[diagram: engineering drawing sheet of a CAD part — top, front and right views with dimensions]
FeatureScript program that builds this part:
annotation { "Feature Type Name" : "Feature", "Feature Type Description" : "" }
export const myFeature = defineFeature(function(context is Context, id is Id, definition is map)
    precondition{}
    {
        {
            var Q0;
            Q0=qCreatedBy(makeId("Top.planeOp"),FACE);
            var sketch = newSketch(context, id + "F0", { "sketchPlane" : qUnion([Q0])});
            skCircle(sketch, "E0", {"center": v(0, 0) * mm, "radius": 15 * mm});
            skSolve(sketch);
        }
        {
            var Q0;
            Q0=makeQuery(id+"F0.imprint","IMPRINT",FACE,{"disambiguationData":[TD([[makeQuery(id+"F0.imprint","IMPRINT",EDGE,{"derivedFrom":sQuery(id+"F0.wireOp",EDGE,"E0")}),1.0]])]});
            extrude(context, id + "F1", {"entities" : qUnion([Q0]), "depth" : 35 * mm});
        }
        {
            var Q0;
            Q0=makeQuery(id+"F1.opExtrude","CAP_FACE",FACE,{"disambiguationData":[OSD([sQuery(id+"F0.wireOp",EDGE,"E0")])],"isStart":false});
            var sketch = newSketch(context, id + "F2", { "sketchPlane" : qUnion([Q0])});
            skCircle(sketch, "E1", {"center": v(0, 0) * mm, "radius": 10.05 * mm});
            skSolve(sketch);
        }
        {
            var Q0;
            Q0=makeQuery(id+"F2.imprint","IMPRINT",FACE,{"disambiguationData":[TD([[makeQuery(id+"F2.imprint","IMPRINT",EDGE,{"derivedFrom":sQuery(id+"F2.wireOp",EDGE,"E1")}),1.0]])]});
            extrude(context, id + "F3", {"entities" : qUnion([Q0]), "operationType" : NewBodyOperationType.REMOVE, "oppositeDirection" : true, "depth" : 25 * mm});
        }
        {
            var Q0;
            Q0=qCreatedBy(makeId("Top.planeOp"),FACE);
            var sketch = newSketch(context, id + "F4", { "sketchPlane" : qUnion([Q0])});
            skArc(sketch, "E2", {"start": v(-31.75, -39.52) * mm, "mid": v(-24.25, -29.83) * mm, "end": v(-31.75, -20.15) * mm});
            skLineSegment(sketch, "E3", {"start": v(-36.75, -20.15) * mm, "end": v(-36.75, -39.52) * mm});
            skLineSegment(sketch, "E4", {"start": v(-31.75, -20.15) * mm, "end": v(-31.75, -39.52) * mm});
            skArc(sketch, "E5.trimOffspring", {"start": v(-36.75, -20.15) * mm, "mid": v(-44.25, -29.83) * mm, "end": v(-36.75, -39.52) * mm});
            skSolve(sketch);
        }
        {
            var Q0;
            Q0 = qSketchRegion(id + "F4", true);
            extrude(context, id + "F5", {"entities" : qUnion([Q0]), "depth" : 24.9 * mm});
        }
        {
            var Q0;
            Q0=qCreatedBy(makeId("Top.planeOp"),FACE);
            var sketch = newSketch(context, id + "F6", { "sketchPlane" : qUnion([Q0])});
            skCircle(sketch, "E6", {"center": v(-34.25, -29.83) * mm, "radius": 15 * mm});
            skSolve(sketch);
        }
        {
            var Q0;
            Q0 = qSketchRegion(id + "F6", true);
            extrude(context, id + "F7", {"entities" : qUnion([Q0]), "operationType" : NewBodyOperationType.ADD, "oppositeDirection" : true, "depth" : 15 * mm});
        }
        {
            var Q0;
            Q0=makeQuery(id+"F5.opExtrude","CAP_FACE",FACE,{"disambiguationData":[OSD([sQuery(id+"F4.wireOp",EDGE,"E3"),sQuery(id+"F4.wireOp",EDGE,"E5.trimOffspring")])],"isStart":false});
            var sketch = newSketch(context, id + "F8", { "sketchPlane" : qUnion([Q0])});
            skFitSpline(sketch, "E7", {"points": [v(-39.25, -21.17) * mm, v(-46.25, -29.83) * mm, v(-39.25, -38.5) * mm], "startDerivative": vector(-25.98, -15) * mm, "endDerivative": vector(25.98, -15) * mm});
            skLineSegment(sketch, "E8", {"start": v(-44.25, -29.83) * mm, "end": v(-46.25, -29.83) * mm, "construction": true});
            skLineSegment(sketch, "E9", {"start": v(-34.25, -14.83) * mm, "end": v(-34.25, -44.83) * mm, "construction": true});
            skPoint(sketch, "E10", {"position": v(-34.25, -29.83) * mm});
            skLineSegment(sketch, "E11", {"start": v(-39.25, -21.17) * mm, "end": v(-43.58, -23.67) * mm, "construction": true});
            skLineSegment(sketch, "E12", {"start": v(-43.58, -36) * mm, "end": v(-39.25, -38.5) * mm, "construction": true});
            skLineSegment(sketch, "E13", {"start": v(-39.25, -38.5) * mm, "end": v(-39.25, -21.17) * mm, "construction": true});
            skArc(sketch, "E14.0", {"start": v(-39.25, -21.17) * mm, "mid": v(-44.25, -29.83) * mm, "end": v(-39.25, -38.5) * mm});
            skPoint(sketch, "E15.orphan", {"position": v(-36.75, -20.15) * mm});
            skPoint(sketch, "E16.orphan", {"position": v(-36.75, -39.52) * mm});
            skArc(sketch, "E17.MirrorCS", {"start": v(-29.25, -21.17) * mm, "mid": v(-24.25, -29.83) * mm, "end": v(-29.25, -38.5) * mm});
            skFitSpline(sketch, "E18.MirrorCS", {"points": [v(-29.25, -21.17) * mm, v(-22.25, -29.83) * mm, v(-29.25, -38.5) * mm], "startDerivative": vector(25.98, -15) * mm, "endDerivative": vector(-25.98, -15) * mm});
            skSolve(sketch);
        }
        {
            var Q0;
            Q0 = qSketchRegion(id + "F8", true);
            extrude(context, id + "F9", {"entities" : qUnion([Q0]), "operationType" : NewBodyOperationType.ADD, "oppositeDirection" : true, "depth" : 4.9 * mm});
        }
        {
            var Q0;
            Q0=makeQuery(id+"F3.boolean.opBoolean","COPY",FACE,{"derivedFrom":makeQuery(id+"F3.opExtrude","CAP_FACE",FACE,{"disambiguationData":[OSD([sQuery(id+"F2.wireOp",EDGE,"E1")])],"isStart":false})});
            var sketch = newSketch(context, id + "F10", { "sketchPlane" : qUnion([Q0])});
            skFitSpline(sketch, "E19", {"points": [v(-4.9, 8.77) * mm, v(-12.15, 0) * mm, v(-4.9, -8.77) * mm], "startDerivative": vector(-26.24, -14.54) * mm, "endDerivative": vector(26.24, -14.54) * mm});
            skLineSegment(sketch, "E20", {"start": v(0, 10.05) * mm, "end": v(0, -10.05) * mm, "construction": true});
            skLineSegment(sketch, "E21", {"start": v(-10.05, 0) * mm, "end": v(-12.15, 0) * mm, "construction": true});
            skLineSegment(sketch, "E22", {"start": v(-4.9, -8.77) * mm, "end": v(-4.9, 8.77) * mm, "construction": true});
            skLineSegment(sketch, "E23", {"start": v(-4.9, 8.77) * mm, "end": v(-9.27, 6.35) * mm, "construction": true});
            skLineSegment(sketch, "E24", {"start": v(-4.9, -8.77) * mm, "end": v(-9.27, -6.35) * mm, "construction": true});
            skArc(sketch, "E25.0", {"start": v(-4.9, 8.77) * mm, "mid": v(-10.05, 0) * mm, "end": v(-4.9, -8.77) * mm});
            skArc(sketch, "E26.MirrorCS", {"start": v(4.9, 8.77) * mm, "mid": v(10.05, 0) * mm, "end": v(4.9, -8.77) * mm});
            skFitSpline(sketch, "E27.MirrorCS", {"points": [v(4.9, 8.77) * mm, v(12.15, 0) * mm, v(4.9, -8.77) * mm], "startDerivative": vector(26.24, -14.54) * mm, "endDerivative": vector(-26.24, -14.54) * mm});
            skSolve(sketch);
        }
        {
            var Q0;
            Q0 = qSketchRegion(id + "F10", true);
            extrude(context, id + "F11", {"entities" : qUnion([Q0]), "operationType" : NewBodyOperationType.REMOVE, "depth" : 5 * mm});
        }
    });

- _WHAT THIS TASK INVOLVES_
Pick out every line of the records that contains the string "skCircle", matching case exactly.

- _RESPONSE_
            skCircle(sketch, "E0", {"center": v(0, 0) * mm, "radius": 15 * mm});
            skCircle(sketch, "E1", {"center": v(0, 0) * mm, "radius": 10.05 * mm});
            skCircle(sketch, "E6", {"center": v(-34.25, -29.83) * mm, "radius": 15 * mm});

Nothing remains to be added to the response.